En cuanto al “qué”, como recordaba hace unos días el presidente Zapatero, puede que esta sea la solución más pragmática. Ahora bien, para poder decir que la negociación ha sido exitosa se requieren, al menos, dos condiciones: la primera, que la “autonomía” sea el punto de llegada del proceso de negociación y no el de salida, como ha sido, dándole a Marruecos una victoria rotunda. Y en segundo lugar, que la autonomía como tal sea creíble. ¿Alguien piensa que un rey que es capaz de empujar al mar a cientos de jóvenes para que crucen a España como elemento de presión va a garantizar un proceso de autonomía? Tendríamos que estar ante una democracia que respetase los derechos humanos para que fuera mínimamente creíble, y en cualquier caso arbitrar mecanismos con participación de Naciones Unidas, España –antigua potencia administradora, no se olvide– y las instancias oportunas para garantizar que tal autonomía pudiera ser digna de tal nombre.
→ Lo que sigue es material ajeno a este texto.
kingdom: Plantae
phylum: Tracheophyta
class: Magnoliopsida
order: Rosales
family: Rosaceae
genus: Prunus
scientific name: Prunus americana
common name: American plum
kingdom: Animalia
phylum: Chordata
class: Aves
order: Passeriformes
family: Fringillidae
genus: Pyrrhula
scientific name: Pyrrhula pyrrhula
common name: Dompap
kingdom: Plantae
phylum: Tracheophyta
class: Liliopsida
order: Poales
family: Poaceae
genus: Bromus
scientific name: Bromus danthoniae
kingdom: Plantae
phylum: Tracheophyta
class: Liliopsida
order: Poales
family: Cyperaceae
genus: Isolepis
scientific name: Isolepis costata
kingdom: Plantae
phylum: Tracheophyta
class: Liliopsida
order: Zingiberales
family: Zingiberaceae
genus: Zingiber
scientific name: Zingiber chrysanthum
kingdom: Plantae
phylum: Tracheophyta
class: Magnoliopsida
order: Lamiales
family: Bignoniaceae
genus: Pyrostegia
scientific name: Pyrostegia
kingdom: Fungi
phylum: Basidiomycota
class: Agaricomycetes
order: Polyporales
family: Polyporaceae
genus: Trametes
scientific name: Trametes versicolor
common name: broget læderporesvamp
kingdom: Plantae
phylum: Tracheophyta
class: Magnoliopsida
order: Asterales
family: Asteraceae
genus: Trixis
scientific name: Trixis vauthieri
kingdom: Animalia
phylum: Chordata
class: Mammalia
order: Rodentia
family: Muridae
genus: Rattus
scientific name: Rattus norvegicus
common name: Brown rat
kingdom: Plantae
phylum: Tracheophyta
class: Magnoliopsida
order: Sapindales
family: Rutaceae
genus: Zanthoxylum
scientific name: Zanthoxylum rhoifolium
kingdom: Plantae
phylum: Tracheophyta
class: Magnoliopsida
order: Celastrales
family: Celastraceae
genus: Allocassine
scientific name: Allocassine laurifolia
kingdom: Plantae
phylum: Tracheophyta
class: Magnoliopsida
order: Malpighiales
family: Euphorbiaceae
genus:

Si el “qué” y el “cómo” abren muchas dudas, las consecuencias que este acuerdo puede tener en las relaciones con Argelia, principal suministrador de gas a España, no son pocas. Es cierto, como apuntan algunos análisis, que es impensable que Argelia deje de vendernos el gas, pero tiene un amplio margen de maniobra para dificultar las cosas, y en este momento, con la economía española medio descalabrada por los precios de la energía, cualquier problema menor puede desencadenar una catástrofe.

En suma, el presidente del Gobierno debería explicar, en sede parlamentaria y ante la opinión pública, los motivos que han llevado a este acuerdo, los detalles del mismo y las garantías que existen de que se cumpla. No es un asunto menor y, en tiempos de guerra, cualquier chispa puede provocar el estallido del polvorín.